10 differences between a Kaggle competition and real-life project

This is a guest blog post of my good friend Sergii Makarevych who has vast experience in Kaggle competitions and real-life data science projects implementation.

There are some very important differences between a Kaggle competition and real-life project which beginner Data Scientists should know about. Kaggle creates a fantastic competition spirit. Its leaderboard drives people to deliver better and better solutions pushing accuracy to the limit. Kaggle’s Notebooks and Discussions make it easy to share knowledge and learn. However real-life projects are somewhat different. I hope this article will be helpful for people who consider moving into Data Science starting with Kaggle competitions. I remember I was a little bit overwhelmed when on my first real-life project all the models, that typically worked well on Kaggle, miserably failed. I wish I was prepared for this.

1. Data makes the difference, not a number of models.

In a Kaggle competition, you are typically limited to the dataset provided by organizers. In real life, there are no limitations like this. You can mine (i.e. collect, prepare) as much new data as you can imagine. Typically it’s data that makes the difference. Also, there might be a case when you do not have any dataset at all and you have to define what data you would like to collect. You are starting from scratch which is a topic for another day.

2. Domain expertise does matter.

When Jeremy Howard said it does not – he actually meant the Kaggle competitions. On Kaggle you have a dataset already created. It is all about understanding the data distribution, crafting features, building and stacking models. You do not need much knowledge about the data domain. However, you can benefit a lot from the domain expertise whenever you have some control over the data collection process. It certainly helps you to make better assumptions about the data, which might improve your modeling. I have found that it is much harder to collect proper data than to do the modeling.

3. Damn, there is no leaderboard.

Kaggle leaderboards make you notice an error you have made. It is really difficult to benchmark your model performances if you are the only Data Scientist working on a project. The leaderboard shows the upper limit of accuracy and you always know how much more you can possibly do to improve your model. Unfortunately, that’s not applicable in real-life scenarios.

4. Data cleaning matters.

There is no one to clean up the data for you. You are all alone with all the errors you made during the data collection process. There are typically plenty of them. And lots of improvement comes from data cleaning.

5. Solution complexity matters.

In a Kaggle competition, you have to reproduce your code only once. In real life, sometimes you have to reproduce your code every 5 or 15 minutes. A new breed of Kaggle competitions (aka Kernel competitions) is there to close that gap but they are rather rare. Model response time is typically very important for predictions made in real-time.

6. Your test set is dynamic.

Your train set is dynamic. In a Kaggle competition, you perform lots of tests to pick the best features and models.
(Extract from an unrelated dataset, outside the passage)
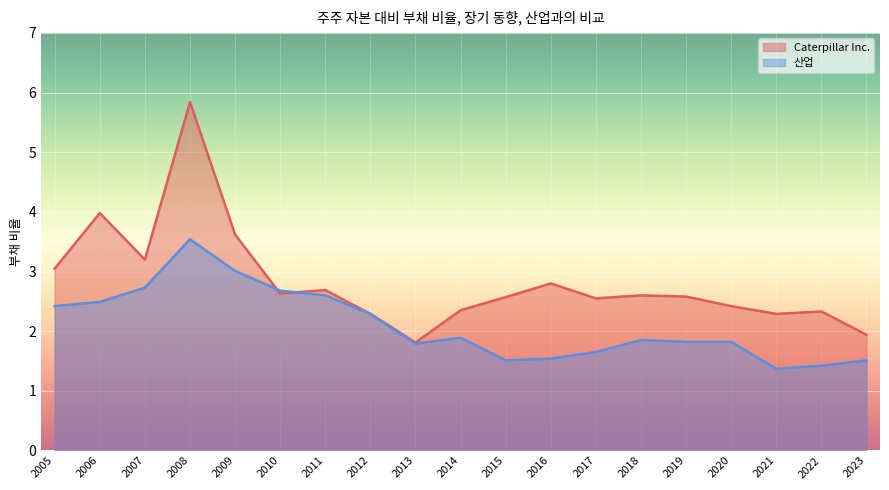

What is the average value of the Caterpillar Inc. series?

2.8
Your environment is fixed most of the time – the train and test sets do not change. Often you won’t have such a comfortable setup. What’s done once in a Kaggle competition will have to be redone over and over again once your train set gets changed. In some domains, your train set will change on an hourly basis! Your whole solution (including features and model selection) should be completely automated.

7. Testing and refactoring.

Your code’s lifecycle might be longer than 2 months and you are typically going to do several deep refactoring rounds. Good testing blocks will be of help with this one. Take a look at pytest.

8. Model deployment.

Your trained model is great but useless for the company. It has to be deployed into production in one way or another. Deployed typically means that the model is loaded into memory, has some interface to receive a request, can process it and return a prediction. WEB servers like tornado/flask might be helpful. MOOCs rarely mention that neither does Kaggle.

9. Performance control.

Once your model is deployed you need to control its performance. Typically you would like to retrain your model once your dataset has changed significantly or if you have collected new data. Reporting (say open-source Dash or RShiny) would not only help you to control the model’s accuracy over time but to attract more business attention to data science projects in your company as well. McKinsey’s “Say it with charts” or Dona M. Wong’s “The Wall Street Journal Guide to Information Graphics” are like bibles in a data presentation world.

10. Logging.

It is typically used on Kaggle only to control the training flow. There is no need to have different logging levels to log every point of your training/prediction pipeline. In a real-life project, anything can happen as the environment is much more complex – it is not limited to 1 notebook on a laptop or server. Good logging practices would help you to spend less time on debugging.

The original blog post was published on LinkedIn.